The factors predicting hepatocellular carcinoma (HCC) occurrence in chronic hepatitis B need to be precisely known to improve its detection. We identified pathways and individual predictive factors associated with HCC in the ANRS CO22 HEPATHER cohort.

The study analyzed HBV-infected patients recruited at 32 French expert hepatology centers from August 6, 2012, to December 31, 2015. We excluded patients with chronic HCV, HDV and a history of HCC, decompensated cirrhosis or liver transplantation. Structural equation models were developed to characterize the causal pathways leading to HCC occurrence. The association between clinical characteristics (age, gender, body-mass index, liver fibrosis, alcohol consumption, smoking status, diabetes, hypertension, dyslipidemia, alpha-fetoprotein, HBV DNA levels, antiviral therapy) and incident HCC was quantified.

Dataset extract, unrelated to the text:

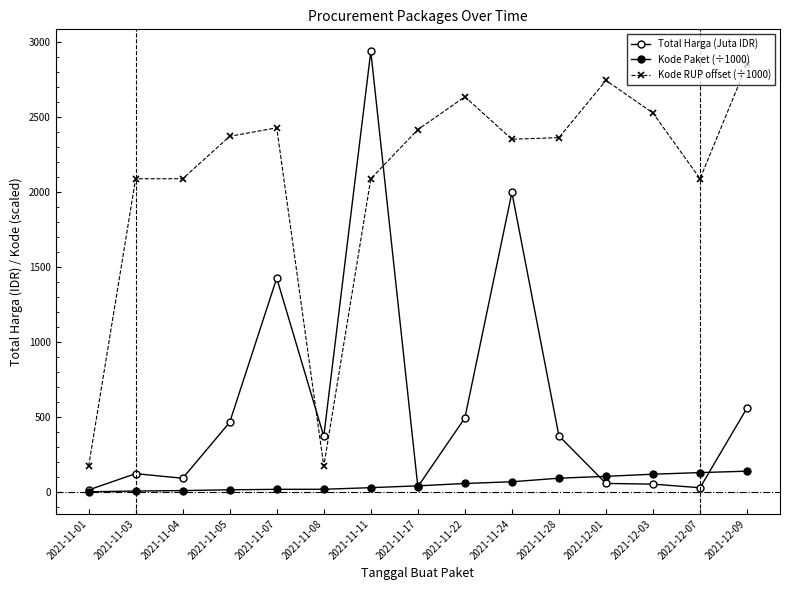

At which label is Total Harga (Juta IDR) closest to 1475?

2021-11-07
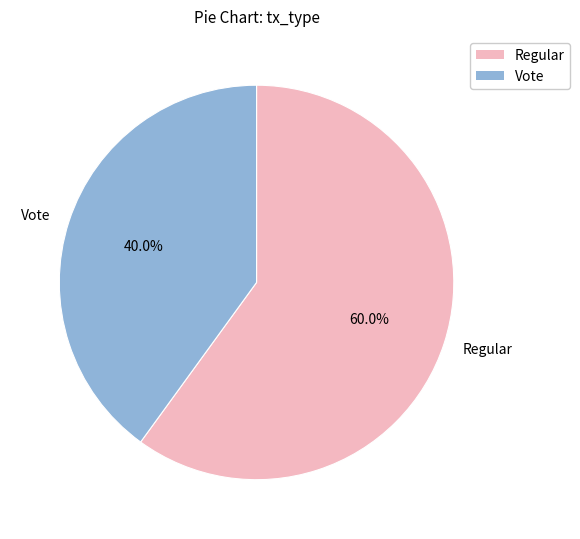

What is the largest slice in the pie chart?

Regular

Among the 4489 patients included, 33 patients reported incident HCC. The median follow-up was 45.5 months. Age (β = 0.18 by decade, 95% CI 0.14−0.23), male gender (β = 0.23, 95% CI 0.18−0.29), metabolic syndrome (β = 0.28, 95% CI 0.22−0.33), alcohol consumption (β = 0.09, 95% CI 0.05−0.14) and HBV DNA (β = 0.25, 95% CI 0.170.34) had a significant and direct effect on the occurrence of advanced liver fibrosis. Liver fibrosis (β = 0.71, 95% CI 0.55−0.87) predicted, in turn, the occurrence of HCC.

Liver fibrosis mediates the effects of age, gender, alcohol, metabolic syndrome and HBV DNA on the occurrence of HCC. Elderly men with chronic hepatitis B, risky alcohol use, advanced liver fibrosis, metabolic syndrome and high HBV DNA levels should be monitored closely to detect the development of HCC.